STÉPHANE BOURGOIN R.J. ELLORY IAN MANOOK MICHAËL MENTION MALLOCK CARLOS SALEM VICTOR DEL ARBOL OLIVIER GAY DOMINIQUE MANOTTI DOMINIQUE SYLVAIN JEAN-FRANÇOIS ABGRALL JACQUES OLIVIER BOSCO THIERRY BOURCY HERVÉ CLAUDE DOA BORIS DOKMAK JOHAN HELIOT ALEXIS RAGOUGNEAU JULIA M. TEAN ANTOINE TRACQUI PATRICE CAVENAIR JOHN N. TURNER INGER WOLF ERIC MARAVELIAS NICOLAS MATHIEU

Un tel salon, c’est bien sur l’occasion de croiser les auteurs durant des séances de dédicace, mais également de participer à de nombreuses manifestations autour du polar.

Quoi de mieux pour en parler que d’interviewer l’un de ses organisateurs : Hervé Weill. Un grand merci à lui pour avoir accepté de présenter le salon et ses coulisses.

L’interview :

Pour commencer, pourquoi ce nom « Festival sans nom » ?

L’idée est tirée du « Livre sans Nom », formidable bouquin complètement décalé dont personne ne connaît l’auteur, qui est sorti en 2007. Un livre venue de nulle part avec des personnages forts et qui connaît un grand succès, la symbolique était tentante !

Peux-tu nous préciser ton rôle dans cette formidable organisation qui est derrière le Festival sans nom ?

1531952_723589280993806_1695911894_nNous sommes trois à avoir eu l’idée de ce festival : Dominique Meunier du blog Passion Bouquins, Luc Widmaier directeur de la librairie Bisey et moi-même.

Je m’occupe de synchroniser le travail d’une équipe d’une douzaine de personnes bénévoles qui donnent beaucoup sur leur temps libre.
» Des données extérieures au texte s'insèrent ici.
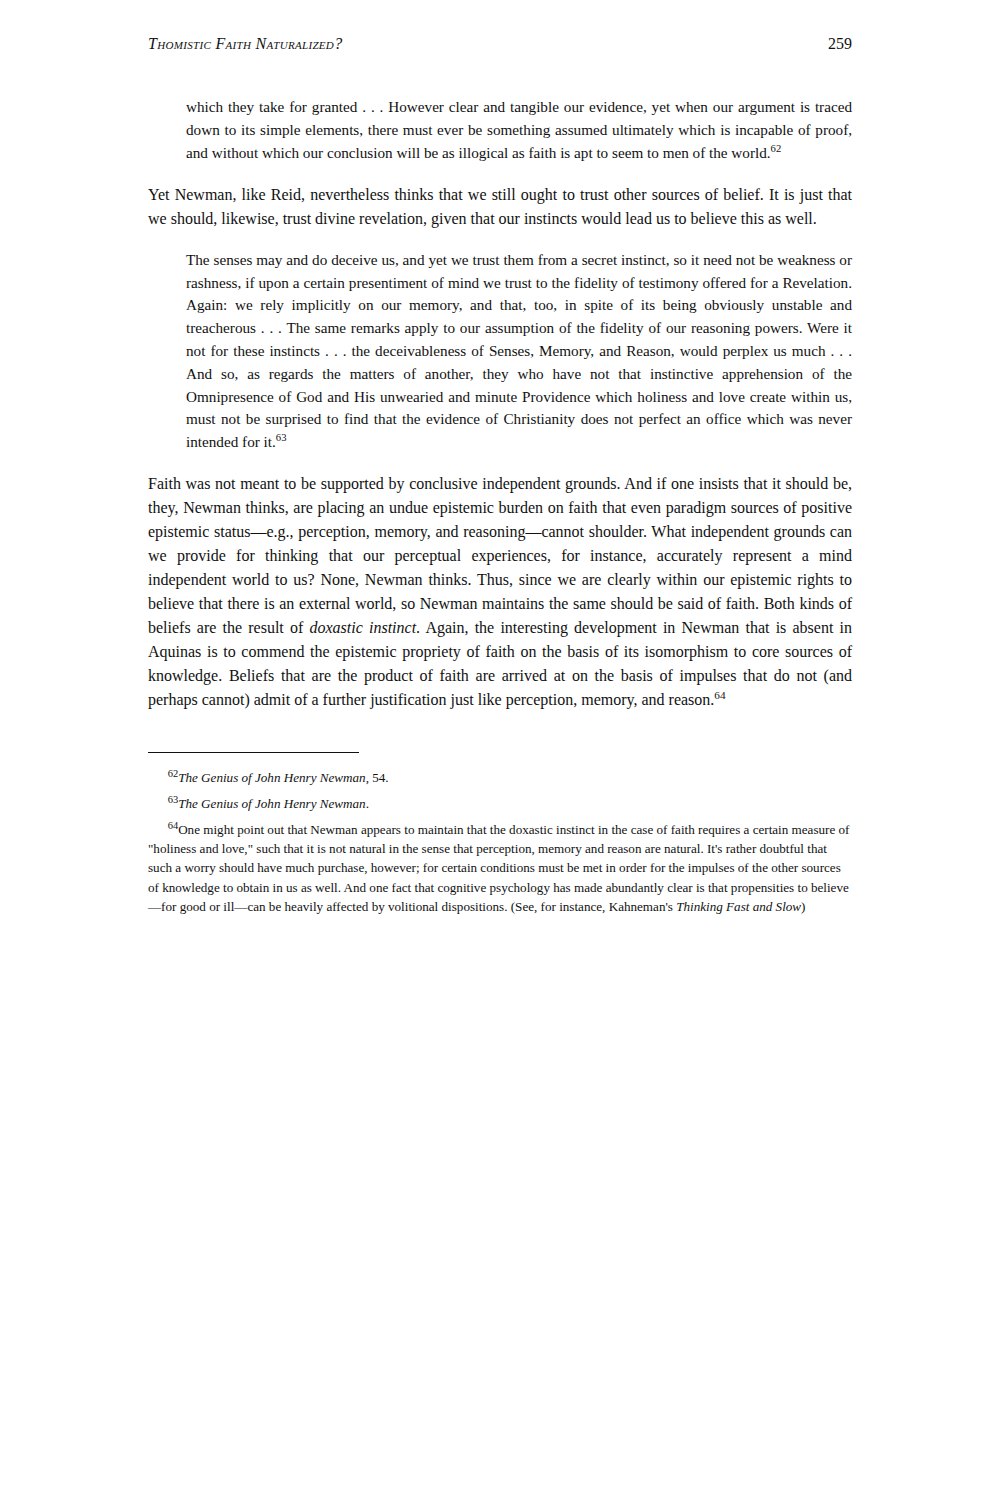Thomistic Faith Naturalized? 259
which they take for granted . . . However clear and tangible our evidence, yet when our argument is traced down to its simple elements, there must ever be something assumed ultimately which is incapable of proof, and without which our conclusion will be as illogical as faith is apt to seem to men of the world.62
Yet Newman, like Reid, nevertheless thinks that we still ought to trust other sources of belief. It is just that we should, likewise, trust divine revelation, given that our instincts would lead us to believe this as well.
The senses may and do deceive us, and yet we trust them from a secret instinct, so it need not be weakness or rashness, if upon a certain presentiment of mind we trust to the fidelity of testimony offered for a Revelation. Again: we rely implicitly on our memory, and that, too, in spite of its being obviously unstable and treacherous . . . The same remarks apply to our assumption of the fidelity of our reasoning powers. Were it not for these instincts . . . the deceivableness of Senses, Memory, and Reason, would perplex us much . . . And so, as regards the matters of another, they who have not that instinctive apprehension of the Omnipresence of God and His unwearied and minute Providence which holiness and love create within us, must not be surprised to find that the evidence of Christianity does not perfect an office which was never intended for it.63
Faith was not meant to be supported by conclusive independent grounds. And if one insists that it should be, they, Newman thinks, are placing an undue epistemic burden on faith that even paradigm sources of positive epistemic status—e.g., perception, memory, and reasoning—cannot shoulder. What independent grounds can we provide for thinking that our perceptual experiences, for instance, accurately represent a mind independent world to us? None, Newman thinks. Thus, since we are clearly within our epistemic rights to believe that there is an external world, so Newman maintains the same should be said of faith. Both kinds of beliefs are the result of doxastic instinct. Again, the interesting development in Newman that is absent in Aquinas is to commend the epistemic propriety of faith on the basis of its isomorphism to core sources of knowledge. Beliefs that are the product of faith are arrived at on the basis of impulses that do not (and perhaps cannot) admit of a further justification just like perception, memory, and reason.64
62 The Genius of John Henry Newman, 54.
63 The Genius of John Henry Newman.
64 One might point out that Newman appears to maintain that the doxastic instinct in the case of faith requires a certain measure of "holiness and love," such that it is not natural in the sense that perception, memory and reason are natural. It's rather doubtful that such a worry should have much purchase, however; for certain conditions must be met in order for the impulses of the other sources of knowledge to obtain in us as well. And one fact that cognitive psychology has made abundantly clear is that propensities to believe—for good or ill—can be heavily affected by volitional dispositions. (See, for instance, Kahneman's Thinking Fast and Slow)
Tous les organisateurs sont membres de l’association Entreprises et Médias qui porte le projet.

Toutes les professions y sont représentées ce qui nous permet d’être autonome dans beaucoup de domaines et de ne pas dépendre d’éventuelles subventions dont les critères d’attributions sont parfois très mystérieux pour des gens qui sont tous issus d’entreprises privées.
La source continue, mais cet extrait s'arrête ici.